Research

Photoresponsive substrates

Dynamic substrates are chemically functionalized substrates whose chemical and physical characteristics can be controlled by an application of external stimuli, such as heat, voltage and light. We have developed for the first time a photoresponsive dynamic substrate (J. Am. Chem. Soc. 2004). The substrate bears cell-repellent polymers or proteins via photocleavable 2-nitrobenzyl ester, hence its photoirradiation reaction converts the surface from a state preventing cell adhesion to a state promoting cell adhesion. We applied this substrate for patterned co-culturing of heterotypic cells (Langmuir 2008) and cell migration navigation (J. Am. Chem. Soc. 2007, Colloids Surf. B, 2012). Several modifications in the surface design were made from the original substrate (Chem. Lett. 2008, Phys. Chem. Chem. Phys. 2011, Sci. Technol. Adv. Mater. 2011). We also studied the impact of the surface chemistry on the switchability (Langmuir 2013).

Collective cell migration

Collective cell migration plays critical roles in both physiological and pathological processes. Basically, epithelial cells migrate collectively, whereas mesenchymal cells prefer to migrate as individuals. However, in some spatiotemporally limited situations of life, some cells aggressively ignore this rule. For example, the change in the collective characteristics via epithelial-mesenchymal transition (EMT) or vice versa (MET) is essential in embryonic development and morphogenesis. Also, cancer metastasis can be considered as the loss of the collective feature upon escaping from the original tissue and its retrieval to settle down and form new colony at other tissues. So far, various internal and external factors have been shown to change collective characteristics in vitro and in vivo, however the contribution of cellular niches, composed of surrounding cells and extracellular matrices, is still unclear. To address this issue, we are developing new materials that allow us to engineer cellular nano-, micro-, and mechanical environments and explore the regulation mechanisms of migration collectivity with the help of imaging and biochemical approaches. In our recent paper, we found that spatiotemporal maturation of the cell-cell interactions is important for acquisition of collective characteristics (Biomaterials 2012). We are also interested in building a new model of collective migration based on experimental data and mathematical calculation.

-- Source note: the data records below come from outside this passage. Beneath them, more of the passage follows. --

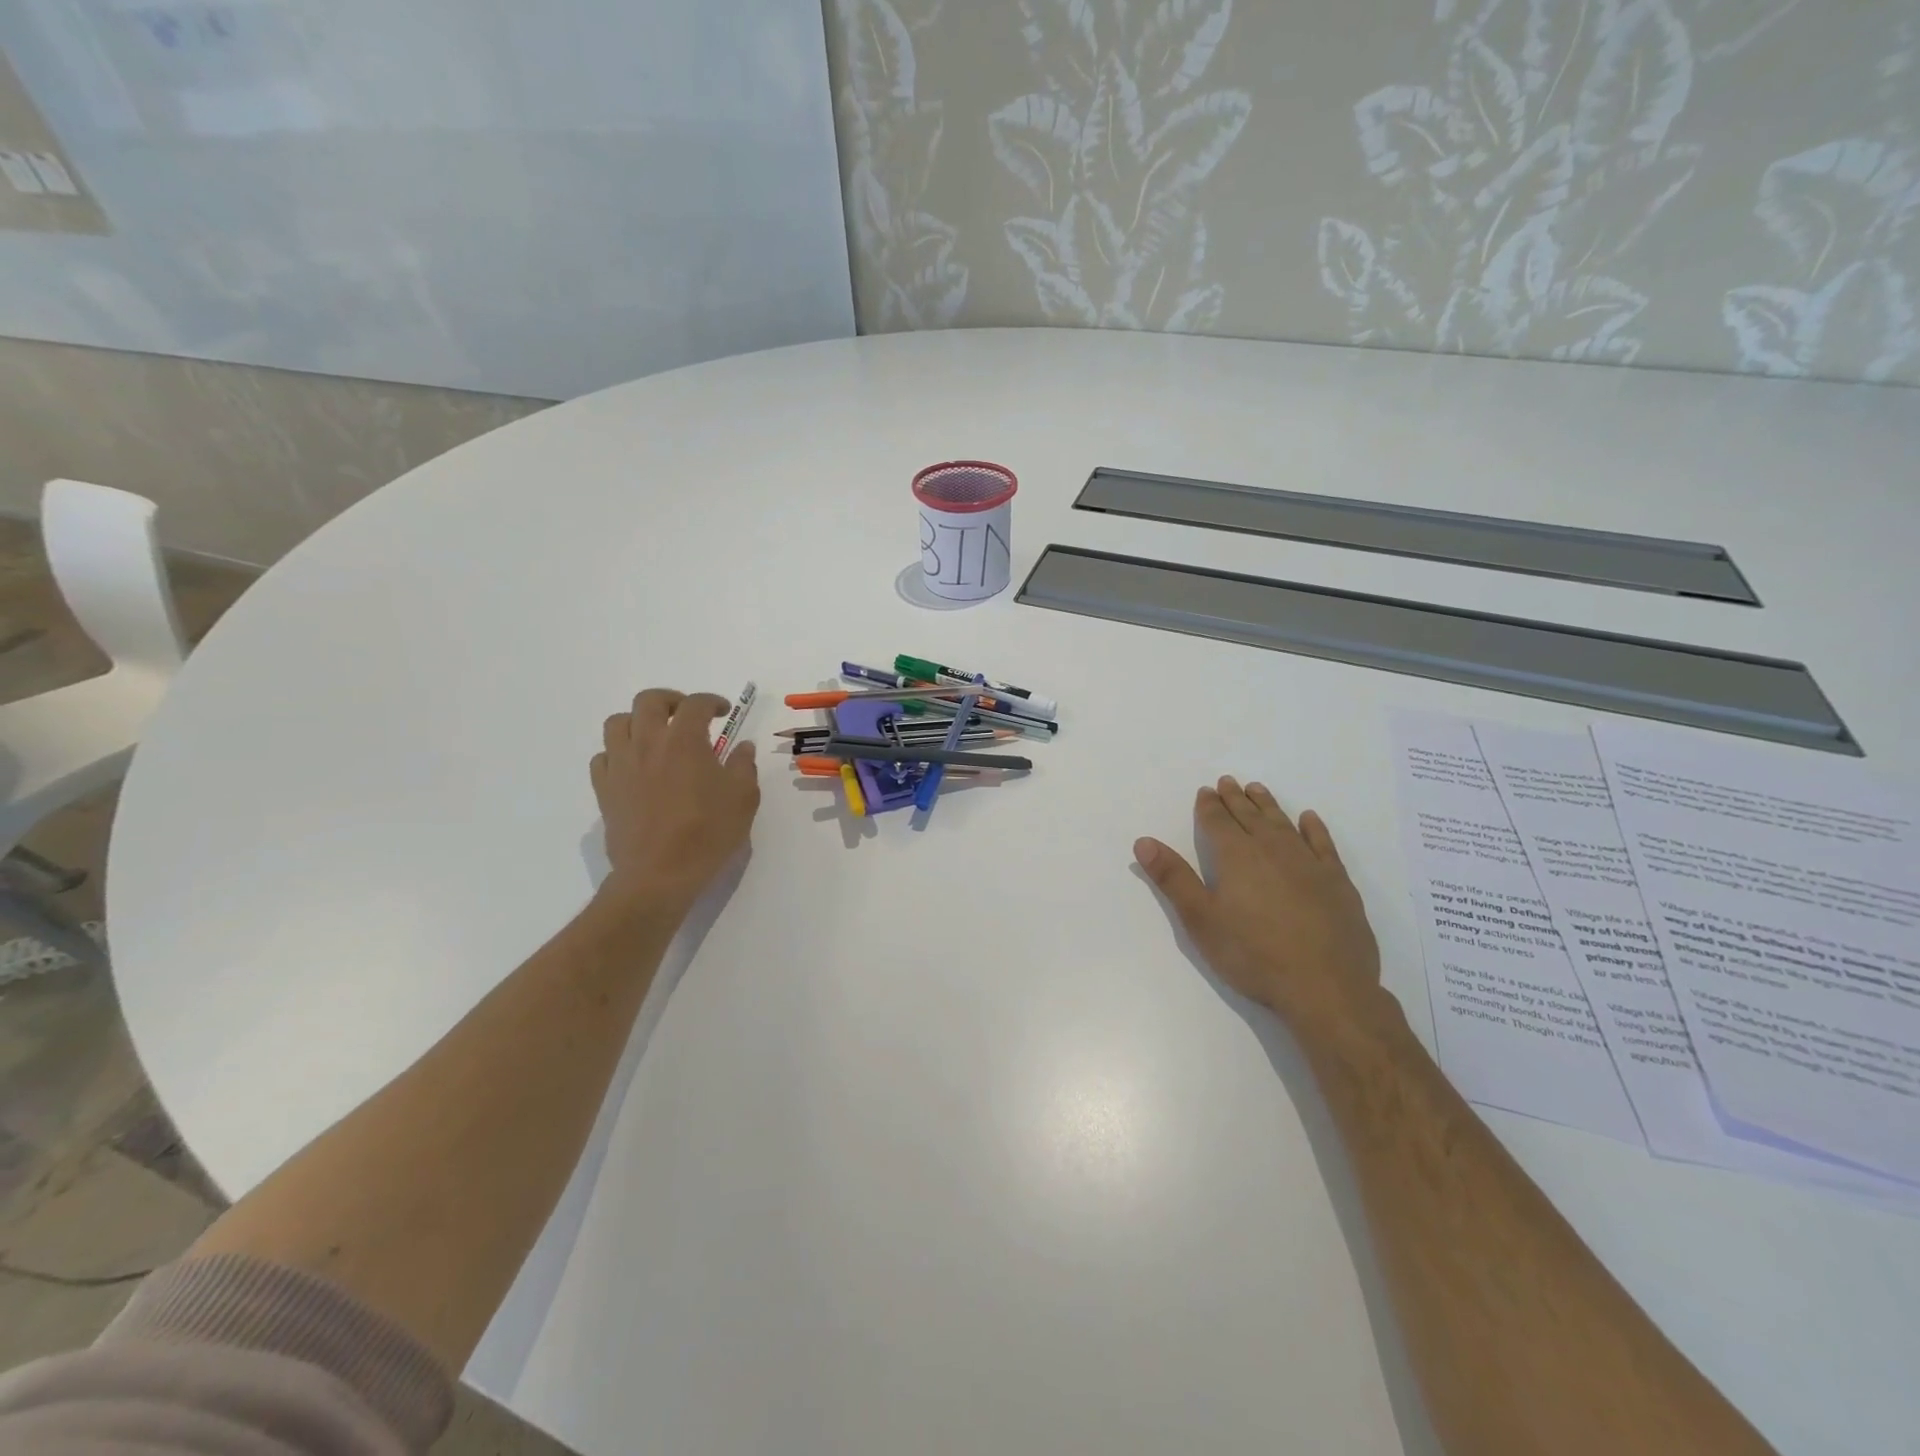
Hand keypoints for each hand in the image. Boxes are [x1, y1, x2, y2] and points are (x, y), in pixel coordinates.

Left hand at [591, 689, 760, 915]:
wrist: (659, 874)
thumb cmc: (708, 833)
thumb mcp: (743, 798)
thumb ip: (744, 766)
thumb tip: (742, 747)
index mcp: (684, 741)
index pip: (696, 704)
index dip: (712, 702)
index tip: (723, 712)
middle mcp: (648, 743)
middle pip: (649, 701)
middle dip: (671, 700)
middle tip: (687, 715)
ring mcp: (621, 765)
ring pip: (618, 723)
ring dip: (639, 721)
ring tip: (656, 737)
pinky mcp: (604, 789)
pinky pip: (603, 756)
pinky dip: (618, 752)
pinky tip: (634, 767)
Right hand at [1134, 777, 1382, 1028]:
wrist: (1326, 987)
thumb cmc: (1253, 955)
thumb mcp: (1201, 920)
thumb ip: (1173, 878)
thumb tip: (1143, 841)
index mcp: (1236, 857)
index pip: (1217, 822)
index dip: (1209, 806)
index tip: (1205, 791)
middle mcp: (1272, 849)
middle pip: (1249, 816)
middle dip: (1235, 799)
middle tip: (1228, 781)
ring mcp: (1308, 863)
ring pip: (1283, 823)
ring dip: (1267, 805)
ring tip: (1257, 789)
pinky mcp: (1337, 881)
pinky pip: (1322, 843)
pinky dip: (1313, 828)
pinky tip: (1308, 819)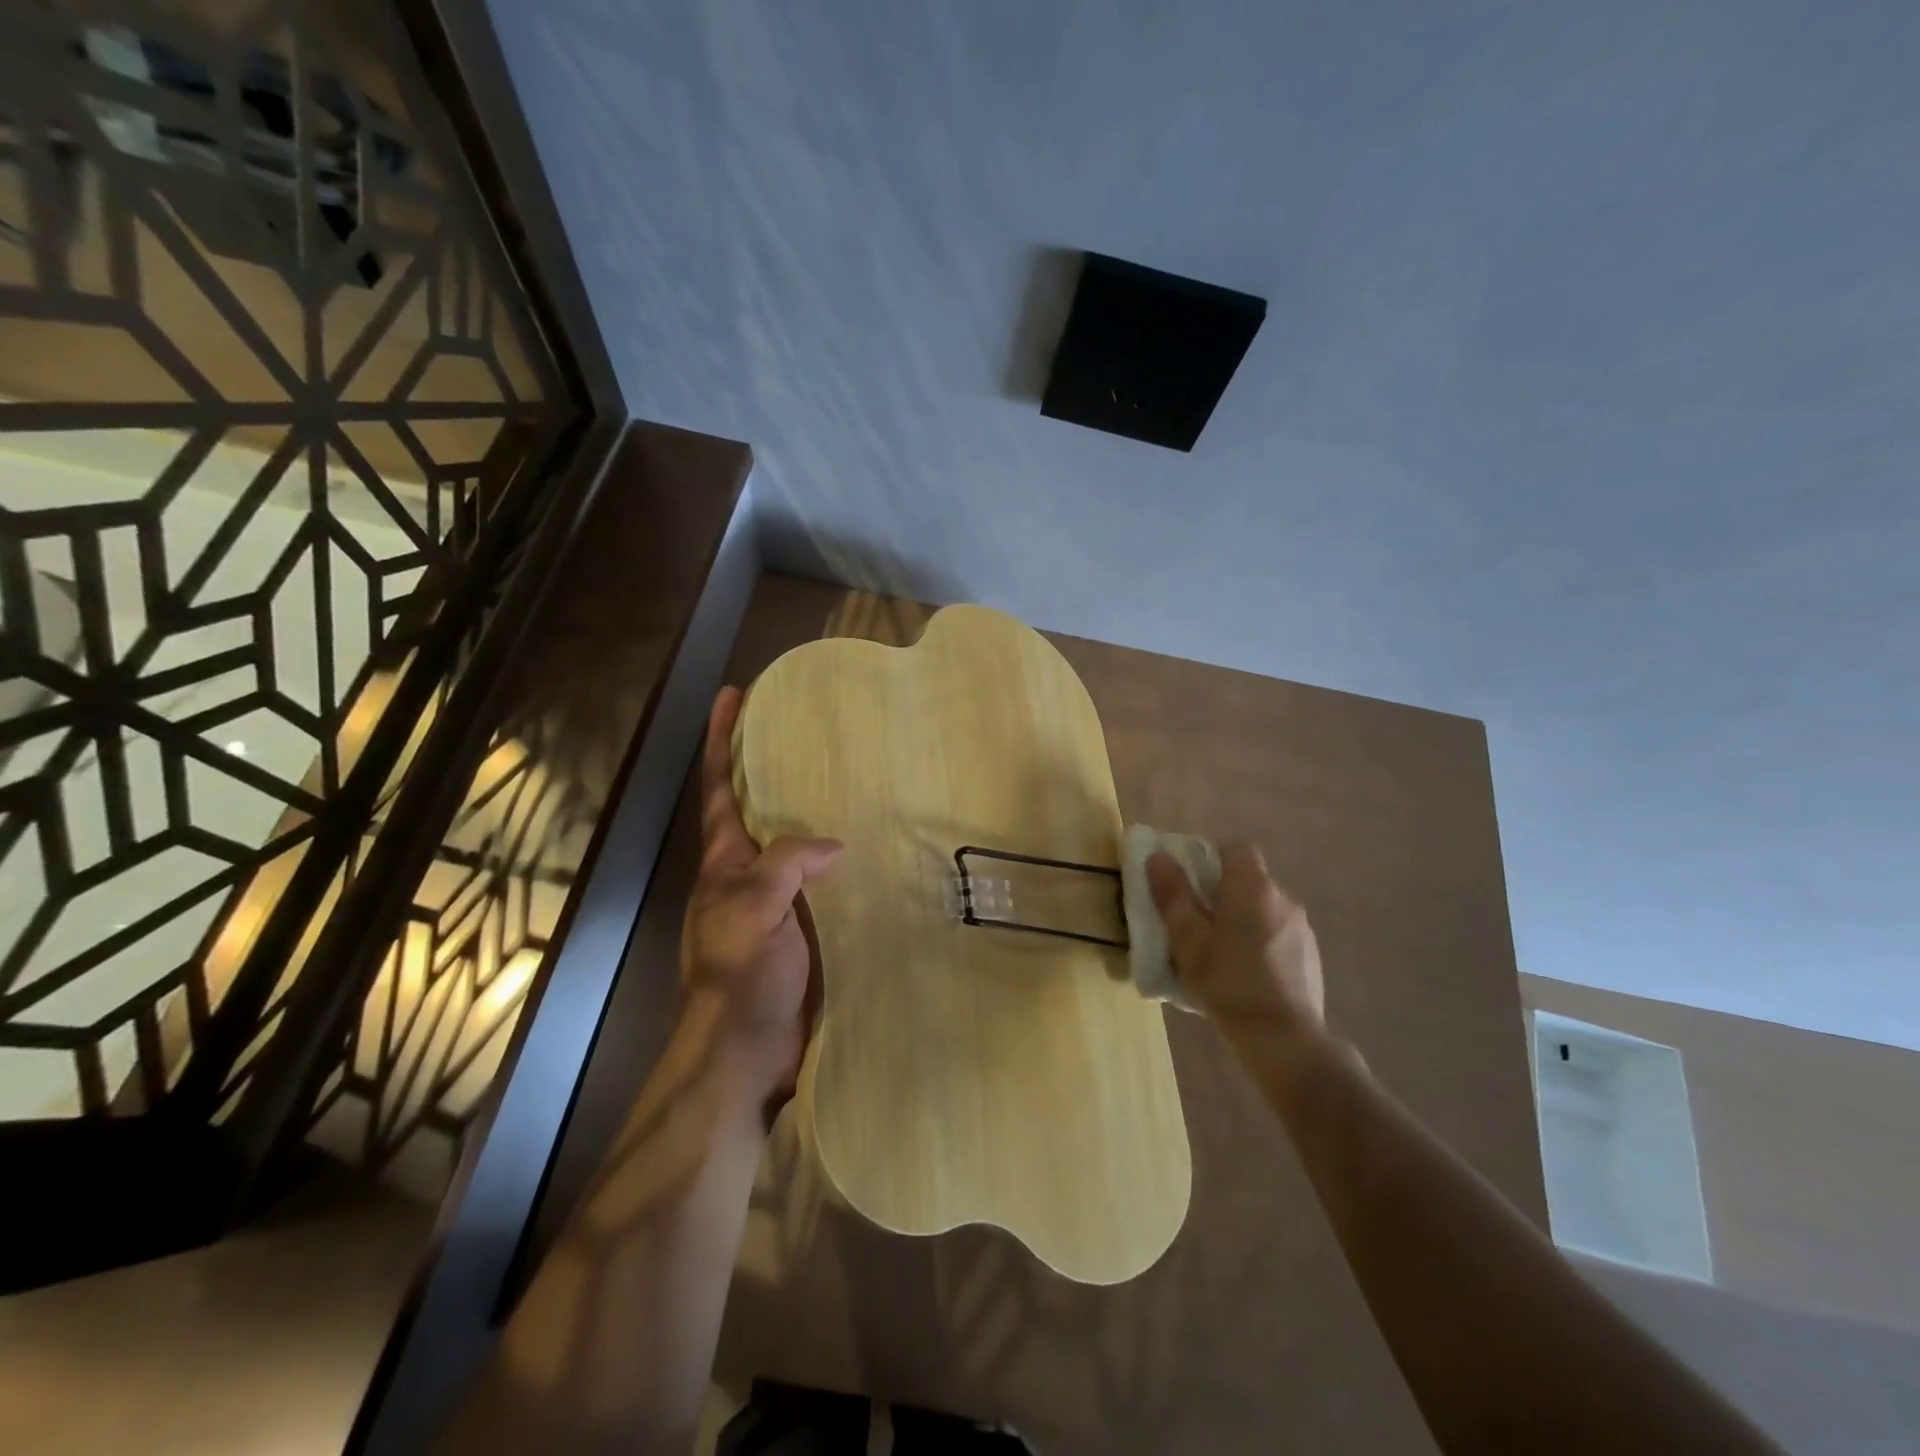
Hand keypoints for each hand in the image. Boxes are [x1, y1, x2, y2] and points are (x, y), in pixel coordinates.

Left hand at [680, 686, 841, 1113]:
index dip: (722, 741)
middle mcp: (747, 875)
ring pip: (796, 845)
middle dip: (770, 767)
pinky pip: (825, 882)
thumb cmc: (739, 975)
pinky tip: (873, 849)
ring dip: (814, 813)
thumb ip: (787, 863)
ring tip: (851, 779)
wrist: (747, 1053)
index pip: (720, 789)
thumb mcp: (753, 907)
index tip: (731, 695)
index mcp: (725, 863)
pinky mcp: (805, 929)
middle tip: (805, 730)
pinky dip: (843, 861)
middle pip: (758, 809)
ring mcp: (777, 903)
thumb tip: (834, 846)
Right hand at [1146, 841, 1325, 1050]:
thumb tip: (1159, 857)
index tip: (1192, 884)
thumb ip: (1173, 895)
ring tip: (1220, 954)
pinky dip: (1260, 942)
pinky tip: (1245, 975)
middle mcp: (1282, 898)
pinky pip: (1277, 933)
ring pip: (1263, 908)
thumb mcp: (1188, 939)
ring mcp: (1301, 927)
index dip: (1211, 858)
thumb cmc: (1228, 982)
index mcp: (1252, 886)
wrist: (1284, 1038)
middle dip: (1222, 893)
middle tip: (1197, 923)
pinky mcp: (1310, 955)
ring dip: (1242, 919)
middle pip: (1249, 879)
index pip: (1236, 848)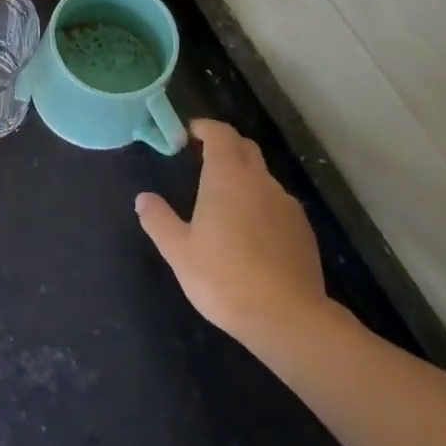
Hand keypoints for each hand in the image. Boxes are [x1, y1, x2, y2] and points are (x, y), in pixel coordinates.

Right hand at [136, 119, 330, 348]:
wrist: (288, 318)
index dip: (204, 128)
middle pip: (245, 148)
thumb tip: (143, 198)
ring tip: (224, 202)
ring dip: (243, 177)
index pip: (220, 133)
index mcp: (228, 177)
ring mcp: (287, 205)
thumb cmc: (224, 278)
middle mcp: (261, 182)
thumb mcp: (179, 251)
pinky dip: (260, 204)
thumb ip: (158, 220)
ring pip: (262, 177)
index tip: (188, 134)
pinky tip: (250, 234)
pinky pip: (277, 204)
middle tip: (201, 160)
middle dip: (224, 146)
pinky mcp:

Photoactivatable nanoparticles

Administration of drugs and biological compounds at high spatiotemporal resolutions in living system is important for the analysis of the intertwined inter- and intracellular signal transduction networks. One promising approach for this purpose is using caged compounds, whose activities are suppressed by covalent linkage of a photocleavable protecting group but are restored upon flash photolysis of the photolabile group to release the original biological compounds. However, there are only a limited number of commercially available products, and their de novo construction remains a great challenge, particularly to biological scientists, as it requires precise design, complex synthesis and purification. To overcome this limitation, we have developed colloidal gold nanoparticles (GNPs) bearing photocleavable reactive functional groups and poly(ethylene glycol) (PEG) brushes on the particle surface. Under this molecular design, the GNP together with PEG function as bulky caging groups that suppress the activity of the cargo. In addition, the GNP facilitates the synthesis and purification of caged compounds as a solid phase support. As a proof of concept, we synthesized a caged compound for histamine (J. Am. Chem. Soc. 2009). These materials are useful platforms for the caged compounds synthesis and provide new methodology for engineering and exploring cellular functions.

Fluorescence imaging of protein conformational change in living cells

Proteins involved in intracellular signaling dynamically change their conformation upon activation. We synthesized fluorescent molecules that can be selectively attached to a peptide sequence in living cells. By genetically engineering a protein of interest to have the peptide sequence and labeled it with the fluorescent molecule, we developed a method for real-time imaging of protein conformational change in living cells. Based on this method, we succeeded in visualizing agonist-induced conformational dynamics of a cytosolic protein (calmodulin, Anal. Chem. 2001) and a membrane protein (β2 adrenergic receptor, Biophys. Biochem. Res. Commun. 2008) in living cells.